Judge Replacement and Hiring
The administration has prioritized hiring and assigning immigration judges who have demonstrated patterns of approving a lower percentage of asylum claims. When judges retire or cases are reassigned, this shift becomes measurable in the statistics. Different judges have dramatically different grant rates, and systemic judge replacement is changing overall outcomes.
Procedural Acceleration
Immigration courts are scheduling hearings more quickly and allowing less time for case preparation. Continuances are harder to obtain. This benefits the government's removal efforts because complex asylum cases require thorough investigation, document translation, expert reports, and careful legal analysis.
What This Means in Massachusetts
Massachusetts is being affected differently and more severely than much of the country because of its large immigrant communities, particularly among Brazilian nationals.
Scale of Enforcement
According to WBUR reporting from April 1, 2026, ICE conducted over 7,000 arrests in Massachusetts during recent enforcement sweeps.
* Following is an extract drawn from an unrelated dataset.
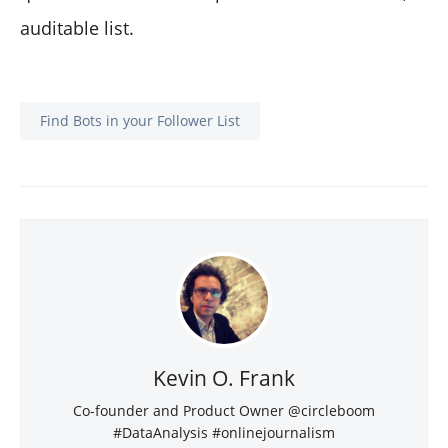
auditable list.
Find Bots in your Follower List
Kevin O. Frank
Co-founder and Product Owner @circleboom
#DataAnalysis #onlinejournalism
This represents one of the highest concentrations of enforcement activity by population in the United States.
Brazilian Immigrant Community
Massachusetts is home to one of the largest Brazilian immigrant communities in the United States, with approximately 140,000 Brazilian residents. This community includes many individuals with pending asylum applications, humanitarian protection claims, and mixed-status families.
The concentrated enforcement in Massachusetts, combined with dramatically declining asylum grant rates, has created acute pressure on this community. Families who delayed seeking legal status are now facing an immigration environment very different from the one they expected.
Local Immigration Courts
The Boston immigration court, which handles cases for Massachusetts and portions of New Hampshire and Rhode Island, has experienced significant increases in docket numbers while judge assignments have remained relatively static. This creates longer waits, fewer continuances, and less individualizing attention for each case.
What You Should Do Now
If you have an immigration case pending, take these steps immediately:
For Cases with Scheduled Hearings
- Confirm your hearing date and location. Check your hearing notice immediately. Do not miss this deadline under any circumstances.
- Retain an attorney if you do not have one. The difference between represented and unrepresented asylum applicants in grant rates is dramatic. In some data sets, grant rates for unrepresented applicants are 5% or lower.
- Gather evidence now. Documentation takes time. Medical evidence, country condition reports, expert witnesses, and corroborating testimony all require months to arrange. Do not wait.
- Document any changed circumstances. If you have been in the United States longer, have family ties here, have employment, or have community connections, these strengthen your case in the current environment.
For Affirmative Asylum Applications Pending Decision
- Monitor USCIS processing times closely. Understand when you should expect a decision. If it is delayed, follow up.
- Prepare for denial. Many affirmative asylum cases are now being denied and referred to removal proceedings. Have an immigration attorney on call to immediately file a motion to reopen or remand if your case is denied.
- Know the credible fear process. If your case is referred to expedited removal, you will have a credible fear interview with an asylum officer, not a hearing before a judge. Prepare thoroughly for this critical assessment.
For Cases Not Yet Filed
- File immediately if you have a basis for relief. The legal landscape is changing rapidly. Cases filed today may benefit from transitional procedures not available to cases filed in six months.
- Consult with a specialist attorney. General immigration practitioners sometimes miss forms of relief available to people with particular backgrounds or circumstances. A specialist can evaluate all possible options.
- Do not attempt to file without counsel. Self-representation in this environment is nearly certain to result in denial and removal proceedings. The cost of an attorney is far lower than the cost of deportation.